C’est moi-même qui a eu l’immense honneur, le privilège de dépuceler le tableau de score avec une action digne de mon incommensurable talent: interception aux 6 mètres, remontée de balle fulgurante sur tout le terrain, fixation du gardien et intérieur du pied le plus minable de l’histoire du football. Le ballon, très vaguement tirebouchonné, trouve le moyen de passer dans le cinquième trou – entre les jambes de la gardienne – et de finir sa lente course au fond des filets. 1/0 pour les Etrangleurs

Etant d’une nature partageuse, je pars cracher mes poumons sur le banc et laisse rentrer un clone de Chris Waddle, virtuose avec une main à la place du pied. Le jeu s’équilibre avec une charnière centrale des dépeceurs qui a retrouvé ses marques. 300 kilos à eux deux et rien qui passe. Le seul a avoir essayé git encore dans un coin du gymnase. Sur une contre attaque rondement mené, Mme 4 poumons profite d’un contre favorable pour remiser dans le paquet où elle trouve Le détrousseur de ballons local qui la met au fond et la met bien, tel le renard basique des surfaces yukonnaises. 1/1 à ce moment la.

Je rentre en jeu, fait mon Benzema sur trois contre attaques: passe à contre temps dans un espace temps inconnu, direction le vide intersidéral.

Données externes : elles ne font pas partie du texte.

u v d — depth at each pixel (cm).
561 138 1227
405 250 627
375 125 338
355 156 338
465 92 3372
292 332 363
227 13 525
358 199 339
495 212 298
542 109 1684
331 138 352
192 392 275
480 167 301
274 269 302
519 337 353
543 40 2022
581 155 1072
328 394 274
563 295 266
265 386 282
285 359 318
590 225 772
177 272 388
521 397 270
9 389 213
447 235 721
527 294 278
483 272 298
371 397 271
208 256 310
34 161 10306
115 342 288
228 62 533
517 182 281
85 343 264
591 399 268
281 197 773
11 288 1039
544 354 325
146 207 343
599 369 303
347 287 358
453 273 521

Les dépeceurs sont décidés à passer à la vitesse supérieure et ont affuté leurs crampons qui rendraient jaloux les Machs 3 de chez nous. Plusieurs jambes sont ainsi épilées pour un long temps. Sur une nouvelle contre attaque, je fais mon Goldorak, fulgurose pointise avec le ballon, dribble le goal, me retrouve au point de corner, redresse la balle tel le Juninho moyen et adresse un centre metrémisé pour mon collègue de pointe qui pointe justement et envoie le ballon échouer dans le but. 2/1 pour les Etrangleurs de Grizzlis.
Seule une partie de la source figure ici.